Additional mergers came in 1959, as the Charleston & Western Carolina was formally merged into the Atlantic Coast Line. The ACL was merged into the Seaboard Coast Line in 1967, and the SCL was merged into the Seaboard System in 1983. The final merger came in 1986, when the Seaboard System was merged into CSX Transportation.

===Shortline service begins===
Annual carloads amounted to about 8,000 in 1988, which prompted CSX to sell the portion from Laurens to a point short of downtown Greenville to the Carolina Piedmont Railroad on November 5, 1990. A key factor in the sale was that the line could not support intermodal or automotive shipments on account of low clearances. The railroad was operated as a division of the South Carolina Central Railroad, a subsidiary of RailTex. For the year 1995, about 6,000 annual carloads originated or terminated on the line.

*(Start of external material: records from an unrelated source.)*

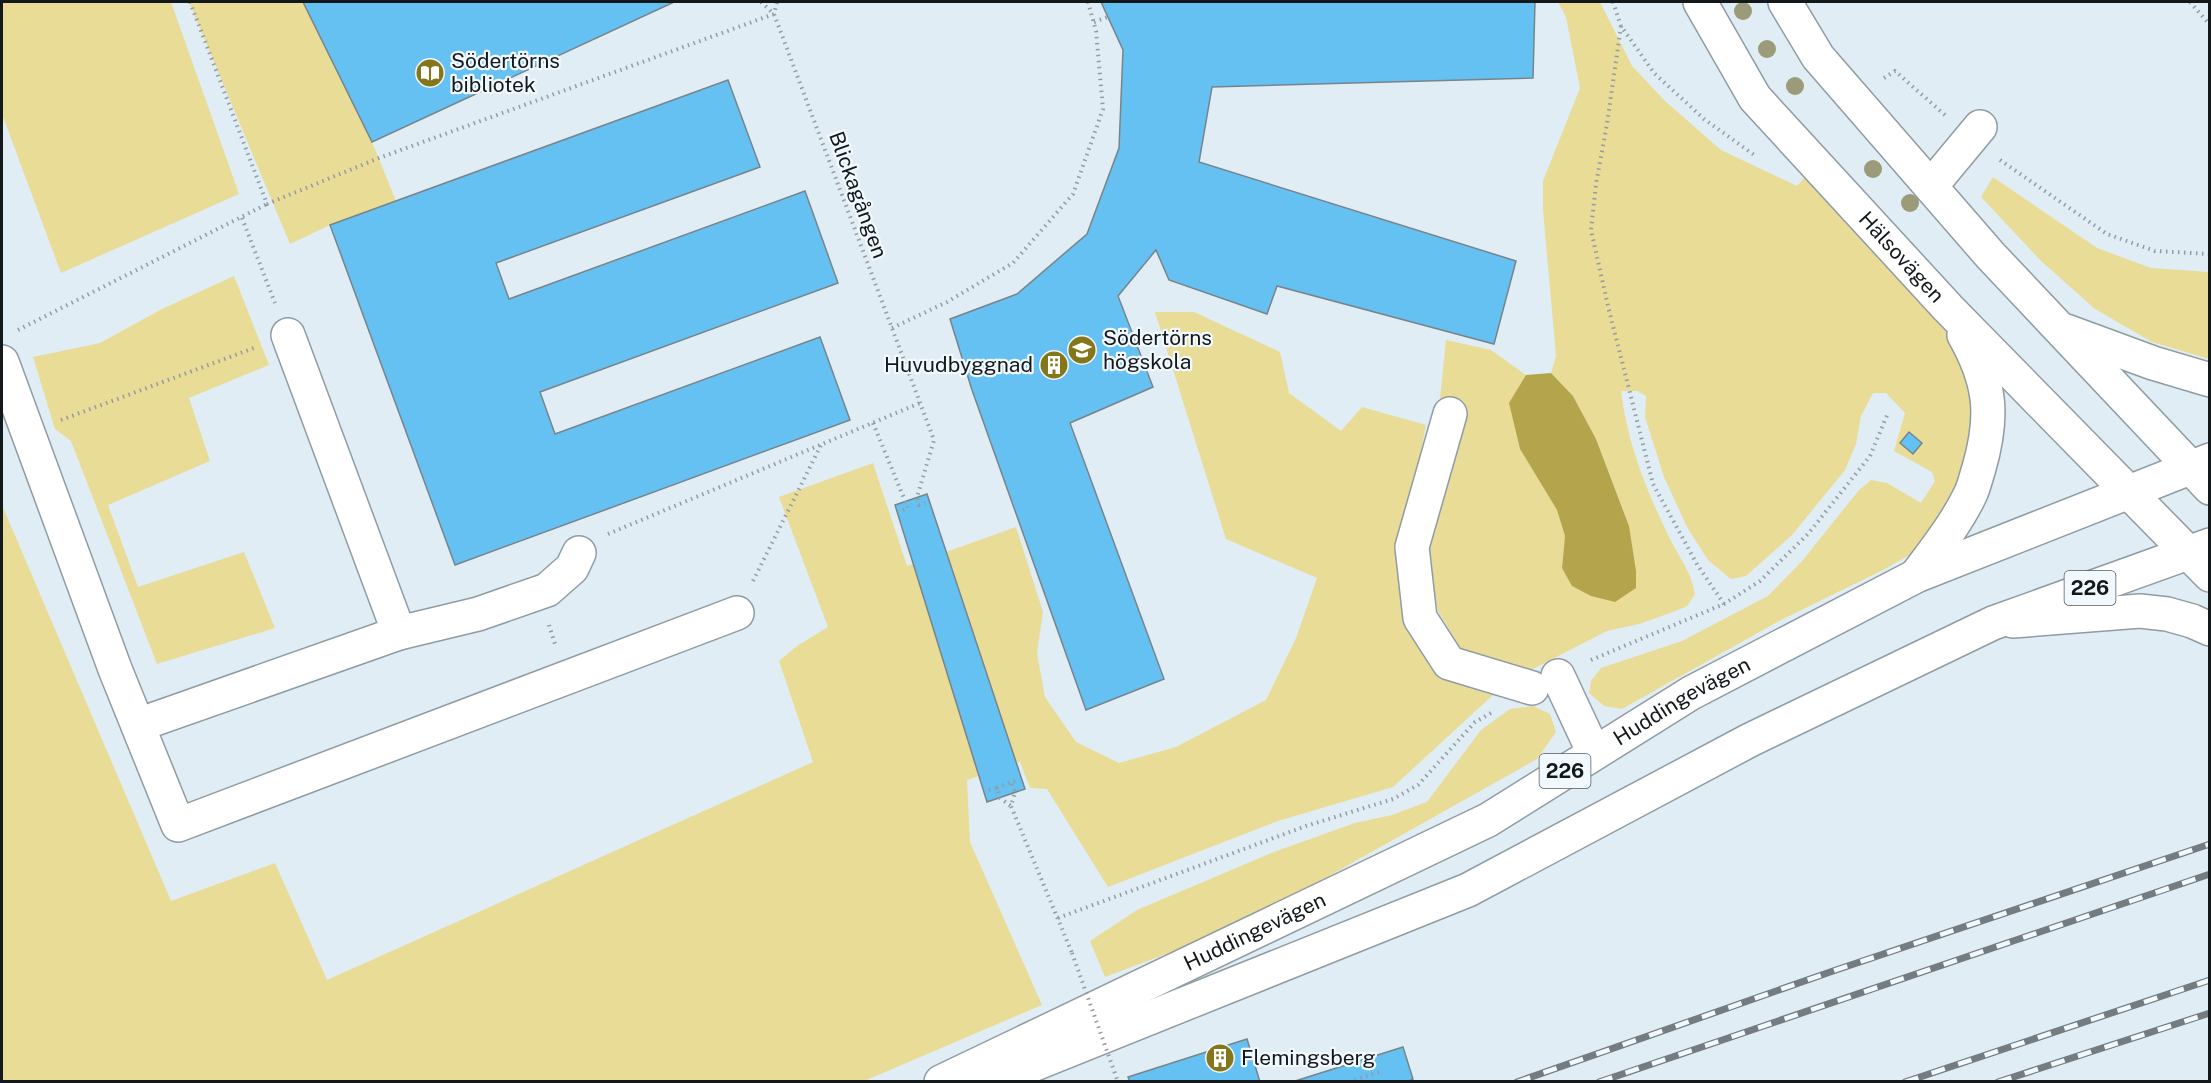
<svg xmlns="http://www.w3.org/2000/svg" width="2211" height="1083" viewBox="0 0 2211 1083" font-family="'Public Sans',sans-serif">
  <rect width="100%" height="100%" fill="#e0edf5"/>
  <!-- green -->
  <g fill="#e8dc96">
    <polygon points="2,2 171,2 239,194 61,273 2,114"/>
    <polygon points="189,2 303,2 372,142 396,201 330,225 290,244"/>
    <path d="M 1558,2 L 1600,2 L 1632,66 L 1665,101 L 1721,150 L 1797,186 L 1806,176 L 1946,331 L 1961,354 L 1976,390 L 1971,474 L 1918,550 L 1883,570 L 1781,620 L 1622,709 L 1604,706 L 1589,693 L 1591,681 L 1601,668 L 1682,641 L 1768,596 L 1803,560 L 1859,490 L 1871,480 L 1887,483 L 1921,503 L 1935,481 L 1932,472 L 1894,451 L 1905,413 L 1886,393 L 1873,393 L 1861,416 L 1856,444 L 1845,470 L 1792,535 L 1746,576 L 1731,579 L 1708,560 L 1687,527 L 1664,477 L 1645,417 L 1646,396 L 1637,391 L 1621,391 C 1627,442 1646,489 1668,535 C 1678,556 1691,571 1695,594 L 1687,606 L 1673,612 L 1639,624 L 1607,631 L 1519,676 L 1468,661 L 1438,611 L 1426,538 L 1446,340 L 1491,350 L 1526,375 L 1510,404 L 1520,449 L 1557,509 L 1565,536 L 1562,568 L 1629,526 L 1596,439 L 1573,396 L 1551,373 L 1556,356 L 1543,210 L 1543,181 L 1580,88 L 1566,17 Z"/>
    <polygon points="1993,177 2097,248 2151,268 2209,272 2209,359 2152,342 2095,309 2040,260 1981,197"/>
    <polygon points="234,276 269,365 189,398 210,461 108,505 138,587 244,552 275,628 157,664 71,441 55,429 33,357 100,343 162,309"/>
    <polygon points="1155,312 1194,312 1280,352 1289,393 1341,431 1362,407 1426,425 1405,535 1447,673 1493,695 1393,787 1278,821 1108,887 1047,789 1030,788 1020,762 967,780 970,842 1042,1005 864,1081 2,1081 2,505 171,901 275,863 327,980 813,762 779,661 797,646 828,627 779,497 873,463 907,566 1016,527 1043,612 1037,653 1045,697 1076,742 1119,763 1176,747 1266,700 1296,638 1317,578 1226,539"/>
    <polygon points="1533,706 1550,714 1556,732 1537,759 1311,886 1203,940 1105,977 1090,941 1137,910 1274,852 1355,823 1392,815 1427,802 1481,730 1510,709"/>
  </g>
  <!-- water -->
  <polygon fill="#b4a54c" points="1551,373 1573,396 1596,439 1629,526 1636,571 1636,588 1615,602 1591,596 1572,586 1562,568 1565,536 1557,510 1520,449 1509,403 1526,375"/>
  <!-- building -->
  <g fill="#65c1f1" stroke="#78848b" stroke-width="1.5">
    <polygon points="303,2 671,2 672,3 372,142"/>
    <polygon points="1101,2 1535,2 1533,78 1212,87 1199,162 1516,261 1494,344 1277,286 1267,314 1169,280 1156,250 1118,296 1153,387 1070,423 1164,679 1086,710 972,390 950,319 1017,294 1087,234 1119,148 1123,50"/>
    <polygon points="728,80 760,167 496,263 509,299 805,191 838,283 540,392 555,434 820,337 850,420 455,565 330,225"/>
    <polygon points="1909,432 1922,443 1913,454 1900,443"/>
    <polygon points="927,494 1025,789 987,802 895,505"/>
    <polygon points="1247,1039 1260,1082 1130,1082 1128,1077"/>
    <polygon points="1403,1047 1413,1079 1407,1082 1292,1082"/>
  </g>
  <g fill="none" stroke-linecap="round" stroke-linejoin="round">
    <!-- minor casing -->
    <g stroke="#909ca3" stroke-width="36">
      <g id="minor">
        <path id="s1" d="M 1700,2 L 1755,98 L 1948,308 L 2210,575"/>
        <polyline points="1785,2 1818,57 1991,256 2210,488"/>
        <polyline points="1931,186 1980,127"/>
        <polyline points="2066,331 2153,363 2210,380"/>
        <polyline points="288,335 399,633 478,614 547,590 572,568 579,553"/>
        <polyline points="2,362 115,669 178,825 737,613"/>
        <polyline points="1450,414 1412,547 1420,618 1449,663 1532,688"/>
        <path d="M 1916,576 C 1935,550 1956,524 1970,495 C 1974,487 1976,477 1979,468 C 1994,416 1991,383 1964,335"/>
        <polyline points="2013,621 2140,611 2167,614 2192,621 2210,629"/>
        <polyline points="1558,676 1594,753"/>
        <polyline points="138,725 399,633"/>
      </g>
    </g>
    <!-- major casing -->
    <g stroke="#909ca3" stroke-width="36">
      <g id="major">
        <path id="s2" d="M 941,1082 L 1488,820 L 1691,693 L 1916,576 L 2210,460"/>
        <polyline points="990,1082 1468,890 1750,740 1993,623 2210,545"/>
      </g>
    </g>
    <!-- path -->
    <g stroke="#929ca2" stroke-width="4" stroke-dasharray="1.5 4.5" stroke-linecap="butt">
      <polyline points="190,2 267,204 379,158 774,14 777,2"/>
      <polyline points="761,2 774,14 934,440 917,497 919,505 925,503"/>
      <polyline points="1613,2 1621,26 1654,73 1704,119 1757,157"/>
      <polyline points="2190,2 2210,25"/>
      <polyline points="1094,22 1108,17"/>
      <polyline points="1621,26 1607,124 1596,184 1591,230 1608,306 1653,484 1698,566 1724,604"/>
      <polyline points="1884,78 1895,71 1945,115"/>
      <polyline points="2000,160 2107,234 2155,251 2210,254"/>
      <polyline points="242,218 275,303"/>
      <polyline points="892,328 947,302 1013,263 1073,194 1103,109 1096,31 1088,2"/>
      <polyline points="18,330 267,204"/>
      <polyline points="61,420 254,348"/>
      <polyline points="873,423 908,508 901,511"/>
      <polyline points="608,534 920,403"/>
      <polyline points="753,581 821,445"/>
      <polyline points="549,625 555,644"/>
      <polyline points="1591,660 1724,604 1760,581 1808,534 1870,456 1888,413"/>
      <polyline points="1015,781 1011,782 1015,792 1011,806 1072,953"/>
      <polyline points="997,788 1011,782"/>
      <polyline points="989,790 997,788 1000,798 1011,806"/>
      <polyline points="1058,918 1306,826 1393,799 1418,785 1475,722 1491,713"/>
      <polyline points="1349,1082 1379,1072"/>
    </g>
    <!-- minor -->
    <use href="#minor" stroke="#fff" stroke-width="33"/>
    <!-- major -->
    <use href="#major" stroke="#fff" stroke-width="33"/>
    <!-- rail casing -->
    <g stroke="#747c82" stroke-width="7">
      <g id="rail">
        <polyline points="1517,1082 1833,971 2210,844"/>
        <polyline points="1599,1082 2210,874"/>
        <polyline points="1905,1082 2210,980"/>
        <polyline points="1998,1082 2210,1013"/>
      </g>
    </g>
    <!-- rail -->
    <use href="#rail" stroke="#f2f9fe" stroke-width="4.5" stroke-dasharray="14" stroke-linecap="butt"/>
    <!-- path-bridge -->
    <polyline stroke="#929ca2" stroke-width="4" stroke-dasharray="1.5 4.5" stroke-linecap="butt" points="1072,953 1118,1082"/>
  </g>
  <!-- trees -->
  <g fill="#9b9a79">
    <circle cx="1743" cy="11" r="9"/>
    <circle cx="1767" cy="49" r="9"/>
    <circle cx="1795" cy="86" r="9"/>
    <circle cx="1873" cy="169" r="9"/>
    <circle cx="1910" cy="203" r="9"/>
  </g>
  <!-- icons -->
  <defs>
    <g id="library-disc" transform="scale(1.5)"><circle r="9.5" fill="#85761a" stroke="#f2f9fe"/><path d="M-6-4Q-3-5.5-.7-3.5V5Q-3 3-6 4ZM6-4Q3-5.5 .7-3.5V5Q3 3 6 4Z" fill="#fff"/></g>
    <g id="university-disc" transform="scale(1.5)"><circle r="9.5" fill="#85761a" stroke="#f2f9fe"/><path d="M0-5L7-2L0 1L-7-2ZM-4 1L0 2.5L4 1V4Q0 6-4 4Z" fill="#fff"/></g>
    <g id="building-disc" transform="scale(1.5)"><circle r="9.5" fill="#85761a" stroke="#f2f9fe"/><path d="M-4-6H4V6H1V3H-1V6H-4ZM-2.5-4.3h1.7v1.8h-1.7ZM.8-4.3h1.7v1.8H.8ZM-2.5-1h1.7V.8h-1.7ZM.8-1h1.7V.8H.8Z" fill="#fff"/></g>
  </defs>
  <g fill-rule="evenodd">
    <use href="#library-disc" x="430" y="73"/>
    <use href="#university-disc" x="1082" y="350"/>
    <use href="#building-disc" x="1054" y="365"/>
    <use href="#building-disc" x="1220" y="1058"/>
  </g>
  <g text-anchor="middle" stroke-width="4.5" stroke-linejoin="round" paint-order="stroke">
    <!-- shield labels -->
    <g fill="#f2f9fe" stroke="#565c5f" stroke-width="1.5">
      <rect x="2064.5" y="571" width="51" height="34" rx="4.5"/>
      <rect x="1539.5" y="754" width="51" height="34" rx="4.5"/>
    </g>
    <g font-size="20" font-weight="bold" fill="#13181b">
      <text x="2090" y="595">226</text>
      <text x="1565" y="778">226</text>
    </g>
    <!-- poi labels -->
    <g font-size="21" fill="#13181b" stroke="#f2f9fe" text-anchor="start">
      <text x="451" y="68">Södertörns<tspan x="451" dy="24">bibliotek</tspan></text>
      <text x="1103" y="345">Södertörns<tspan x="1103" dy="24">högskola</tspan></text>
      <text x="1033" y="372" text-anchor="end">Huvudbyggnad</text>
      <text x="1241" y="1065">Flemingsberg</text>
    </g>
    <!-- street labels -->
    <g font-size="21" fill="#13181b" stroke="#f2f9fe">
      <text transform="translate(858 195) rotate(70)" y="7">Blickagången</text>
      <text dy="7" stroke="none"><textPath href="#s1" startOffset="327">Hälsovägen</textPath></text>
      <text dy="7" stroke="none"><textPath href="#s2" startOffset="834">Huddingevägen</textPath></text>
      <text dy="7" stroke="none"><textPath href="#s2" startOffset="348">Huddingevägen</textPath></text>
    </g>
  </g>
  <!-- border -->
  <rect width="2211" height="1083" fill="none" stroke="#13181b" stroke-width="6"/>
</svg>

===Expansion and acquisition===

In April 1997, the railroad acquired the Greenville and Northern Railway, running from Greenville to Travelers Rest for a distance of 11.8 mi. The G&N was slated for abandonment, along with 3.2 mi of track located at the end of the Carolina Piedmont near the Greenville Downtown Airport. However, on May 28, 1999, the railroad reached an agreement with the Greenville County Economic Development Corporation (GCEDC) to purchase both sections in their entirety. The Greenville & Northern was converted into the Swamp Rabbit Trail walking trail after the GCEDC failed to find a new operator, while the southern portion was operated by the Carolina Piedmont under contract by the GCEDC and is primarily used for railcar storage.

An additional change came in 2000 as the South Carolina Central's parent company, RailTex, was purchased by RailAmerica. Around the same time the railroad teamed with General Electric to upgrade rail infrastructure in order to accommodate heavy turbine loads originating from the Greenville facility. Heavier rail was installed, and significant upgrades to the ballast and roadbed were made.

The railroad continued to operate under RailAmerica, hauling 5,529 annual carloads in 2008. until December, 2012 when RailAmerica was absorbed into the competitor Genesee & Wyoming company.

==The current CPDR==

===Locomotive roster===
CPDR currently owns 4 locomotives, all of which being some variant of the EMD GP38-2 Locomotive.

CPDR GP38-2 2079: Build Date: 11/79: Ex-CPDR 3881 < CFE 3881 < NREX 3881 < née CNW 4613.

CPDR GP38-2 2007: Build Date: 9/69: Ex-CPDR 3899, [GMTX 2659] < LLPX 2740 < NS 2740 < née Sou GP38 2740.

CPDR GP38-2 2149: Build Date: 10/74: Ex-NS 5158 < née CG/Sou 5158.

GC (Georgia Central) GP38-3 2140: Build Date: 8/75: Ex NS 5171 < nee SOU 5171.

===Day to day operations===
Day Crew goes On Duty Monday thru Friday at Laurens Yard at 0:700. Begins building its train anywhere from 09:45 to 10:00, and has usually left by 11:00. The crew will then spend the rest of their day working local industries between Laurens and East Greenville, where they will run around their train to head south. After working a few more industries on the way south, the crew will tie down the train at Cryovac in Simpsonville and taxi back to their Depot in Laurens.

Night Crew goes On Duty Monday thru Friday at Laurens Yard at 19:00. Crew taxis to the train the Day Crew tied down at Cryovac earlier, and begins to work the Cryovac Lead. After finishing at Cryovac, the train will proceed southbound to Laurens Yard, working more local industries along the way. Once arriving in Laurens Yard, they will put their cars in the proper tracks and tie down the locomotives next to the Depot.

GE Turbine Specials run as needed. The On Duty times vary but the crew always starts at Laurens Yard. Depending on if the Turbine is going in or out of the plant, the crew can do one or two things. They can either pick up the Turbine if it’s in Laurens Yard and drop it off at the GE Plant in Greenville and running back to Laurens, or do the opposite by running to the GE Plant and picking the Turbine up. The crew may also do any extra work along with their Turbine related duties.

CPDR Operates on AAR Channel 44 - 160.77000 MHz.